I love books and I buy them by the armful. I would far rather spend an afternoon browsing around a bookshop than shopping for clothes. Than shopping for anything come to think of it. And I rarely if ever leave a bookshop without a book. At home I have far too many books. They’re all over the house. The pile by my bedside is nearly as tall as I am, and there are books in wardrobes, drawers, boxes and on surfaces everywhere. One of these days I am going to get loads more built in bookshelves, enough to fit all my treasures and I will spend hours happily arranging them. I will delight in the smell and feel of my books and smile as I find old friends. I will get sidetracked, sit on the floor and leaf through a particular favourite. (There’s a grin spreading across my face even as I contemplate this guilty pleasure.
So yes, I’m a bookaholic. I’m addicted not just to the words, but to the whole tactile package and I’m not really the target market for some recent developments in the field of book digitisation.
Sony’s new e-book reader will soon be available in its new improved version, and the company is to launch a site similar to Apple’s I-tunes which will allow readers to purchase and download books. It plans to start with around 50 000 titles. Google also has plans to enter the e-book download market. And Plastic Logic, a small technology company, has just built a plant in Germany where it will produce plastic e-paper, durable enough to be read ‘on the go’ and onto which content can be downloaded wirelessly. All very exciting stuff!
As a writer, and an insatiable consumer of words, I welcome any technology which helps bridge the gap between writer and reader, but I inevitably have some reservations.
The writer part of me wonders how copyright will be protected once books are available to download. What’s to stop me passing my copy along to all my friends once I’ve downloaded it? With the click of a mouse, a book could be forwarded onto literally millions of people by e-mail. But hopefully the publishers will have learnt from the music industry and there will be inbuilt controls before the whole thing goes live.

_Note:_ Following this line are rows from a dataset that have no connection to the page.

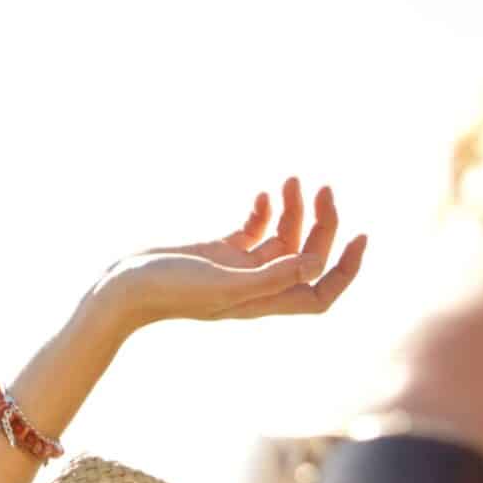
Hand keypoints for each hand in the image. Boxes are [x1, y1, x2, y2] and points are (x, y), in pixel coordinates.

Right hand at [93, 178, 366, 333]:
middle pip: (307, 257)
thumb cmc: (168, 289)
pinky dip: (264, 210)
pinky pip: (255, 229)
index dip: (346, 270)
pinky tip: (261, 195)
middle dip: (322, 223)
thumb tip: (316, 263)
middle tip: (323, 189)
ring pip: (284, 238)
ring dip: (295, 208)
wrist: (123, 288)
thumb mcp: (224, 283)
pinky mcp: (219, 252)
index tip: (359, 236)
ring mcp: (237, 269)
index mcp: (262, 301)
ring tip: (291, 181)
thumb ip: (271, 276)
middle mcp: (255, 287)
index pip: (319, 294)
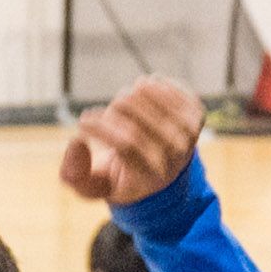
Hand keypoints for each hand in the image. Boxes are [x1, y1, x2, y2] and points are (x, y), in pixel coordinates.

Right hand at [58, 77, 200, 205]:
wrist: (161, 173)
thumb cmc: (120, 176)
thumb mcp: (92, 186)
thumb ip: (74, 174)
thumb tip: (76, 142)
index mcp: (152, 177)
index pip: (127, 145)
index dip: (101, 129)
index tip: (82, 121)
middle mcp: (176, 158)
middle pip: (139, 123)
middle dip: (113, 112)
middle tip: (106, 114)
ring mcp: (190, 135)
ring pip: (155, 103)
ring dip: (131, 96)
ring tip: (123, 103)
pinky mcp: (196, 116)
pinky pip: (172, 90)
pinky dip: (153, 85)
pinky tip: (143, 88)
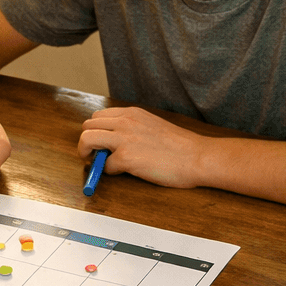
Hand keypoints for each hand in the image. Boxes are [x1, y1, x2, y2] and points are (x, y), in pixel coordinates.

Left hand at [77, 107, 204, 188]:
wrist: (197, 157)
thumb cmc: (180, 146)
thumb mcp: (152, 126)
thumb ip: (132, 129)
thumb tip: (113, 142)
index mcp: (132, 113)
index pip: (99, 116)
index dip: (96, 130)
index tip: (100, 142)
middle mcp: (125, 121)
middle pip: (88, 126)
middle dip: (88, 141)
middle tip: (95, 154)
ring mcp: (124, 139)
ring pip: (87, 140)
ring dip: (87, 153)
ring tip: (98, 163)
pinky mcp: (126, 158)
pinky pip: (105, 165)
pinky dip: (110, 171)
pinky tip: (124, 172)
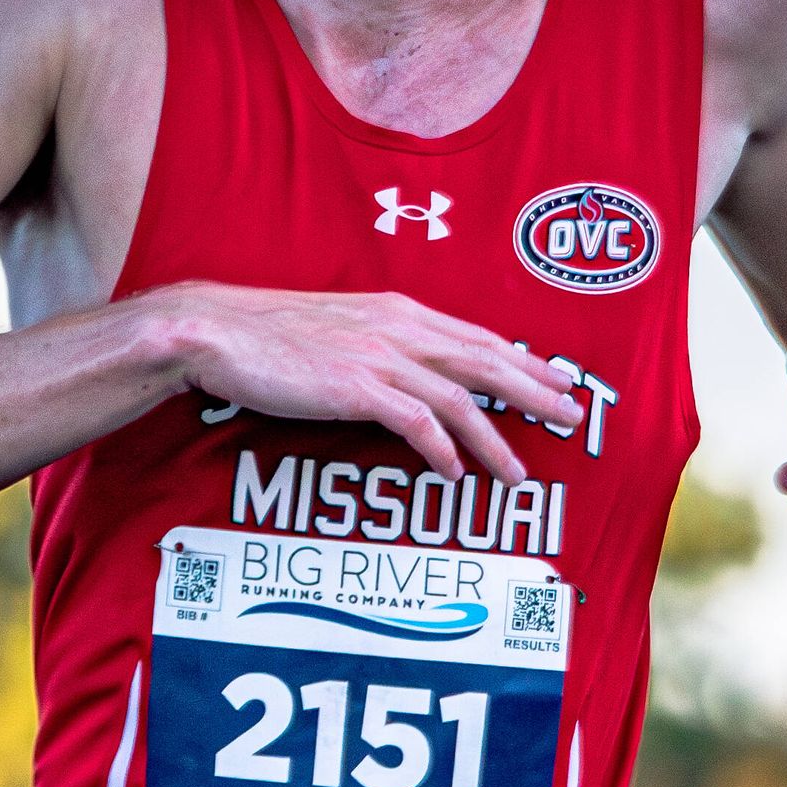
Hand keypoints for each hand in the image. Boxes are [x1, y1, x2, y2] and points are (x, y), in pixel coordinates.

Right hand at [152, 283, 579, 485]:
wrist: (216, 331)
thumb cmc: (268, 335)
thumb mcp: (337, 330)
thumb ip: (378, 345)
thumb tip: (405, 377)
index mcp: (397, 311)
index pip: (475, 337)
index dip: (522, 360)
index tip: (556, 379)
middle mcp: (397, 328)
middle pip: (485, 362)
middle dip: (534, 391)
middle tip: (570, 417)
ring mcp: (379, 357)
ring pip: (460, 399)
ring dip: (494, 440)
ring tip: (518, 473)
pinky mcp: (355, 387)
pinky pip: (416, 423)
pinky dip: (442, 450)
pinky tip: (454, 474)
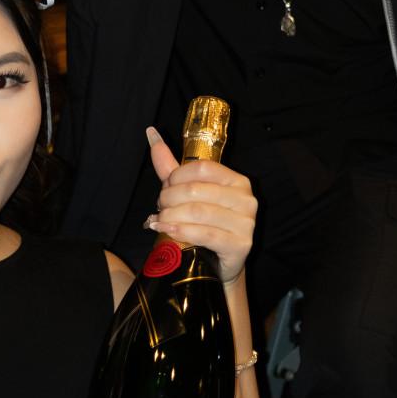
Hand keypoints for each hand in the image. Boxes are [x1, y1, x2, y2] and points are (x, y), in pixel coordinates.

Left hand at [143, 126, 255, 286]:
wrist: (220, 263)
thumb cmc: (204, 223)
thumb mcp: (189, 192)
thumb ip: (171, 166)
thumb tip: (151, 134)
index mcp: (236, 180)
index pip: (202, 168)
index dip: (177, 176)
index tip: (165, 187)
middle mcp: (245, 199)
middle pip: (197, 190)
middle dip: (170, 198)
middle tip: (160, 208)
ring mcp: (246, 223)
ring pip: (198, 212)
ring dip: (171, 216)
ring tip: (160, 221)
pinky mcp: (240, 245)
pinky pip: (205, 233)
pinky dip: (181, 231)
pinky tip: (167, 230)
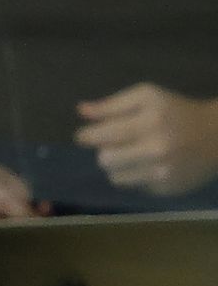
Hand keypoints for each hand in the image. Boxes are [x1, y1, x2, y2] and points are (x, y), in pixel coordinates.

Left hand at [76, 83, 217, 196]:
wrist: (215, 136)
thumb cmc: (175, 112)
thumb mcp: (147, 97)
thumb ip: (112, 104)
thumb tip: (82, 111)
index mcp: (150, 120)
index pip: (101, 136)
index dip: (87, 136)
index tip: (84, 136)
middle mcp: (157, 147)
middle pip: (104, 159)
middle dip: (105, 151)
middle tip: (116, 144)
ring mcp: (162, 171)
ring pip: (115, 177)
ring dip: (118, 166)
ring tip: (134, 154)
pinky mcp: (165, 188)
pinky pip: (134, 186)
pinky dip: (136, 177)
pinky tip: (149, 165)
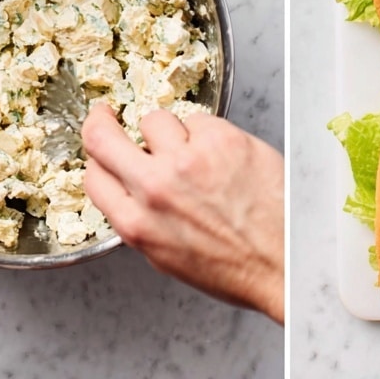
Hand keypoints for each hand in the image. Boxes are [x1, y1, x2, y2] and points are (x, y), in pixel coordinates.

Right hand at [82, 106, 283, 323]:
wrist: (286, 259)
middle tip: (107, 114)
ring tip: (196, 155)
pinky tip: (224, 157)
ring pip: (157, 119)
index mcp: (138, 225)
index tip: (101, 146)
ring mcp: (187, 158)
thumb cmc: (234, 265)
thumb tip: (127, 186)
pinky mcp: (220, 137)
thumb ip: (141, 218)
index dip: (97, 159)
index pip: (93, 176)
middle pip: (102, 136)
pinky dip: (208, 134)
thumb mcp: (167, 256)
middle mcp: (156, 188)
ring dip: (170, 133)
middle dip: (100, 121)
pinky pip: (199, 119)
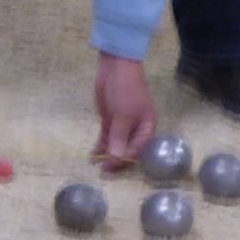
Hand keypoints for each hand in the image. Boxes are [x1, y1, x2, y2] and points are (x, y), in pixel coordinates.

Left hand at [91, 53, 155, 171]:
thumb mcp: (123, 115)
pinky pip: (107, 136)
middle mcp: (136, 128)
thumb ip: (119, 137)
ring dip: (106, 154)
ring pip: (115, 144)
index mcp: (147, 127)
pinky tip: (93, 154)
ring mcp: (122, 124)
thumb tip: (116, 158)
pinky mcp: (111, 119)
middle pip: (126, 149)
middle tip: (102, 172)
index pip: (136, 149)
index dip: (123, 159)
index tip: (110, 168)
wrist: (116, 67)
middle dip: (115, 160)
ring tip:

I also refuse to believe that the paper book will become obsolete.
Up to now the biggest impact of digitisation on the publishing worlds has been Print-on-Demand, the facility whereby single copies or small runs of a book can be printed as needed from a digital version. To me this has merely served as proof of our undying love of the printed book. We get all this new fancy digital technology and what do we do with it? We use it to get our hands on more printed books. Out of print books, self-published books, books which might not attract a mainstream publisher because they are not ‘commercial’ enough.

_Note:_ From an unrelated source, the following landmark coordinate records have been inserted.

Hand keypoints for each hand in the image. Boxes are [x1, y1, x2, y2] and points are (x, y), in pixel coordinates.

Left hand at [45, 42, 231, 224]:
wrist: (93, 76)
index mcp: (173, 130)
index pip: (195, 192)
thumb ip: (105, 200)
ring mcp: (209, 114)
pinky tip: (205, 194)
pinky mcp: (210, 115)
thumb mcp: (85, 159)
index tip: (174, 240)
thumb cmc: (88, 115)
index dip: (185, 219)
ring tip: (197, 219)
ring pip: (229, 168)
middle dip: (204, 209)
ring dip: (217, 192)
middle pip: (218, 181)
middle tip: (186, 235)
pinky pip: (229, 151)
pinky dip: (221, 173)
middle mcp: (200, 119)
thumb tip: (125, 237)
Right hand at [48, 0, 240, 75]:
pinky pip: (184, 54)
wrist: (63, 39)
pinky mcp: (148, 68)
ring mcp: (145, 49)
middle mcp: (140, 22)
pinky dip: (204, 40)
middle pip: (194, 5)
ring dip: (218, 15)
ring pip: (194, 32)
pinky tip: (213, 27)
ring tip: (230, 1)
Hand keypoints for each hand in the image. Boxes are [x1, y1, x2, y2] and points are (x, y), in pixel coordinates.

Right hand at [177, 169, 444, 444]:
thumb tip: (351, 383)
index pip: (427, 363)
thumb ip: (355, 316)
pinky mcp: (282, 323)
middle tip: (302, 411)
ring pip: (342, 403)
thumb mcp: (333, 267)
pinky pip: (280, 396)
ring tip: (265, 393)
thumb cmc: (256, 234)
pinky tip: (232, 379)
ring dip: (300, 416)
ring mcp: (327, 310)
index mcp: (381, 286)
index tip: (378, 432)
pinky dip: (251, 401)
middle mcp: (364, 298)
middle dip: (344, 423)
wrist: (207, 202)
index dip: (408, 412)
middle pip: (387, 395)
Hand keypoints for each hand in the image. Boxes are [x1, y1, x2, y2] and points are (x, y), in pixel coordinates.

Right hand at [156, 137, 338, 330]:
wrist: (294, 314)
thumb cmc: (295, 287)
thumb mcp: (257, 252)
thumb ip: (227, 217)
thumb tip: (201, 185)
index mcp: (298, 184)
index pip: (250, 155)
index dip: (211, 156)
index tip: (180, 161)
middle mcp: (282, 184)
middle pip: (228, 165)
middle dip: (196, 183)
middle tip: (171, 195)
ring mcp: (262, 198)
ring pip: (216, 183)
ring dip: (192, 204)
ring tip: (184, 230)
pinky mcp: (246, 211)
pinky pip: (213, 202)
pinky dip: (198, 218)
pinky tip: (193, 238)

I felt fairly safe in my conviction that not only would the ‘real’ book survive, but the new-fangled book-on-a-screen would never take off. Not in a big way, not to real people, reading for pleasure, to fill their leisure time. I decided it would be restricted to geeks and its main use would be for textbooks and reference texts where the ability to search digital content comes into its own.
But recently I have been forced to revise my opinion. A few things forced my re-think.

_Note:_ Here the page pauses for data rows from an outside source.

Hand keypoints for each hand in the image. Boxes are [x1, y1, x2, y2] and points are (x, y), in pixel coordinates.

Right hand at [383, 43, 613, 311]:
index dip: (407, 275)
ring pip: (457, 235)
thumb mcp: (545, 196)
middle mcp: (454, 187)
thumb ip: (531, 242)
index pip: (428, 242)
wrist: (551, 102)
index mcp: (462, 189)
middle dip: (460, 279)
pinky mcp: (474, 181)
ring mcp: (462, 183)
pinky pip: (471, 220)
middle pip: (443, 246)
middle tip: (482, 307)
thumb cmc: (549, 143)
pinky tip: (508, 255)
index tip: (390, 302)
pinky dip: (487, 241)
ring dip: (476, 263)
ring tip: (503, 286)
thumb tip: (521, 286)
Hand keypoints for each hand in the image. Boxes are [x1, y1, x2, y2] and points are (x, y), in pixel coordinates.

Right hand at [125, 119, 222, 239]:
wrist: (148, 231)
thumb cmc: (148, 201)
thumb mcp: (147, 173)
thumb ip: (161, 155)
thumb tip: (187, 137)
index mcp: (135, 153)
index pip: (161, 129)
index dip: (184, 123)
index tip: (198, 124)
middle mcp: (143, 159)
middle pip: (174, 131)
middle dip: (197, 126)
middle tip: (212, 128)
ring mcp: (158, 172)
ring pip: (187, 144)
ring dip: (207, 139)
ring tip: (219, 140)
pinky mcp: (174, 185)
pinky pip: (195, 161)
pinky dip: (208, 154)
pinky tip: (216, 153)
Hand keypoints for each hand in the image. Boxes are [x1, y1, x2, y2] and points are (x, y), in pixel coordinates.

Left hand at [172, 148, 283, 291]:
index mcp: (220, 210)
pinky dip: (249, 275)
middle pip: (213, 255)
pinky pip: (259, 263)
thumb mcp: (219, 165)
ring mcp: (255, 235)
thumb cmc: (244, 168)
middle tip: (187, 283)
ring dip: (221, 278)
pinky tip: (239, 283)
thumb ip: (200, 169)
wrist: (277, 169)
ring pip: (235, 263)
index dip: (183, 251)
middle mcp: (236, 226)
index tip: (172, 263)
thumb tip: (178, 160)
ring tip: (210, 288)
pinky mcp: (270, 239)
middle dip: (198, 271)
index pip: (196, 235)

The first was simply misplacing my glasses one day. Instead of turning the house upside down, I adjusted the text size on my laptop to read my e-mails. Hmmm, it would be handy to be able to do that with a novel wouldn’t it? And what about the new luggage restrictions, raising the cost of bringing ten or fifteen books (no exaggeration) on a fortnight’s holiday? I couldn't survive without my books, but maybe digital guide-books would reduce the load.
But perhaps most convincingly, and for me worryingly because I never want to say goodbye to the book: What about the environment?? Paper production, printing and book distribution are all energy consuming processes and contribute to global warming. Inks are chemicals, which not only use up valuable petroleum resources, they also potentially pollute in their production. In a brave new publishing world, the e-book will impact less on the planet.
Will I stop buying books? I don’t think so… But I might be willing to give the e-book reader a fair chance when it comes out.
Oh, and I’ll go and switch off a few lights.